_EXERCISE DESCRIPTION_
Print the whole listing again exactly as it stands, leaving out any images.

_DATA BELOW_
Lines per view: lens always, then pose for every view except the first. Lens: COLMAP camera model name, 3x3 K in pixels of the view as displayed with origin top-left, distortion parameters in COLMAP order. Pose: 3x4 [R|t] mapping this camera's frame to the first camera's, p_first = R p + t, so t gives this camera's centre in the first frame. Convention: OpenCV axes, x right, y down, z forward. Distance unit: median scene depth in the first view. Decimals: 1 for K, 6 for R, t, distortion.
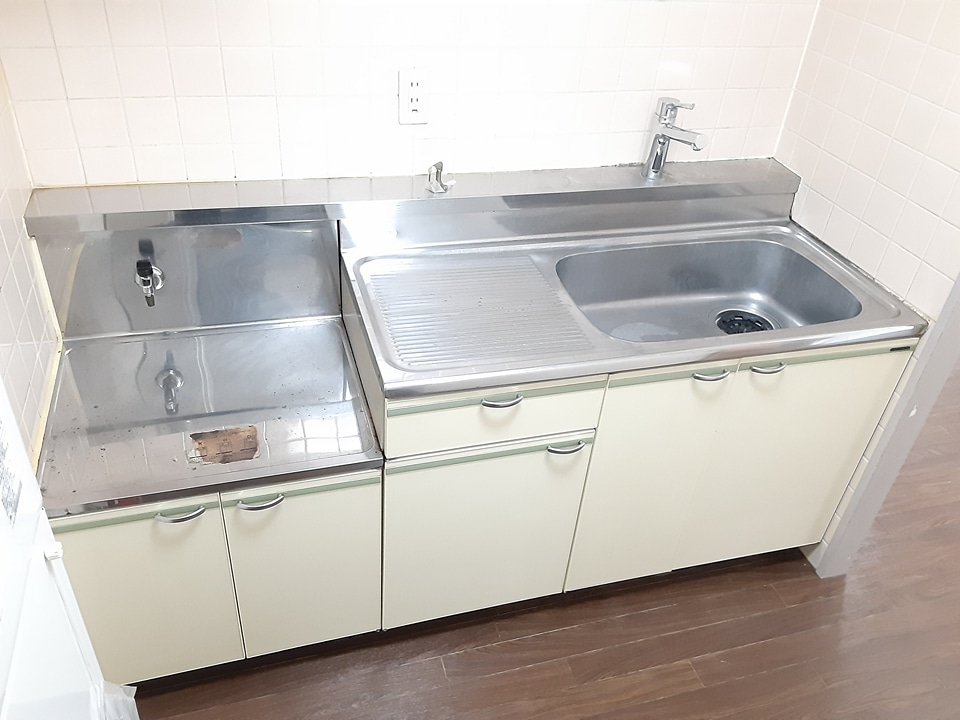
lens RADIAL K [[778.9, 0, 479.7], [0, 778.9, 362.0], [0, 0, 1]] dist [0.089661, -0.102532]
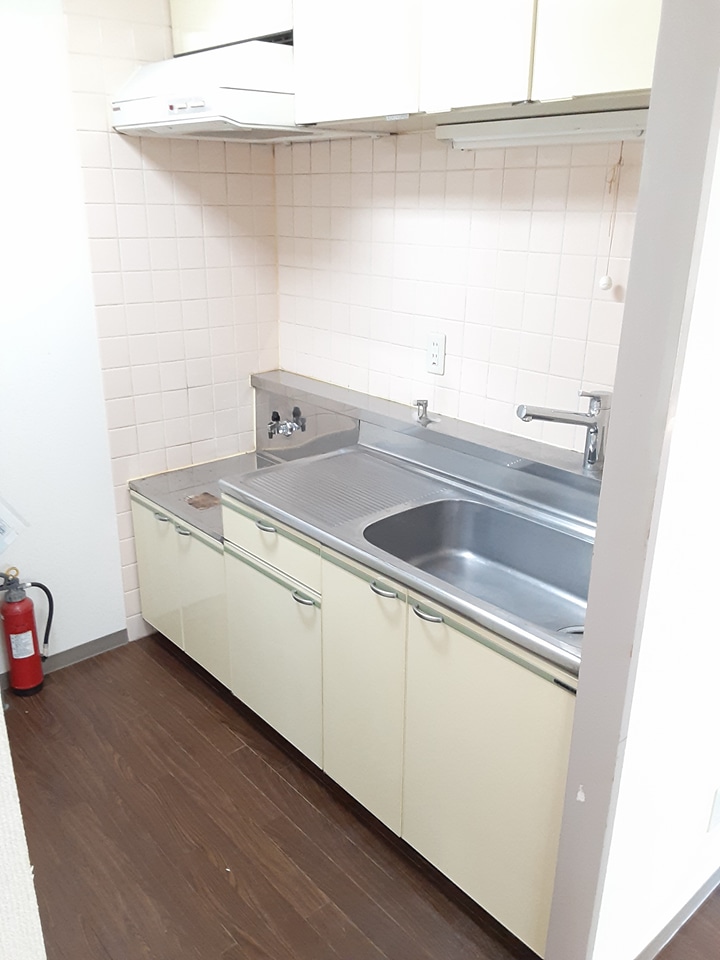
lens RADIAL K [[778.9, 0, 357.9], [0, 778.9, 475.8], [0, 0, 1]] dist [0.089661, -0.102532]
pose [[0.410120, 0.241947, -0.879354, 1.028175], [-0.507341, 0.861745, 0.000485, -0.088112], [0.757896, 0.445934, 0.476169, 0.346231]]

_ANSWER FOR THE TASK_
Lines per view: lens always, then pose for every view except the first. Lens: COLMAP camera model name, 3x3 K in pixels of the view as displayed with origin top-left, distortion parameters in COLMAP order. Pose: 3x4 [R|t] mapping this camera's frame to the first camera's, p_first = R p + t, so t gives this camera's centre in the first frame. Convention: OpenCV axes, x right, y down, z forward. Distance unit: median scene depth in the first view. Decimals: 1 for K, 6 for R, t, distortion.
lens RADIAL K [[778.9, 0, 479.7], [0, 778.9, 362.0], [0, 0, 1]] dist [0.089661, -0.102532]
lens RADIAL K [[778.9, 0, 357.9], [0, 778.9, 475.8], [0, 0, 1]] dist [0.089661, -0.102532]
pose [[0.410120, 0.241947, -0.879354, 1.028175], [-0.507341, 0.861745, 0.000485, -0.088112], [0.757896, 0.445934, 0.476169, 0.346231]]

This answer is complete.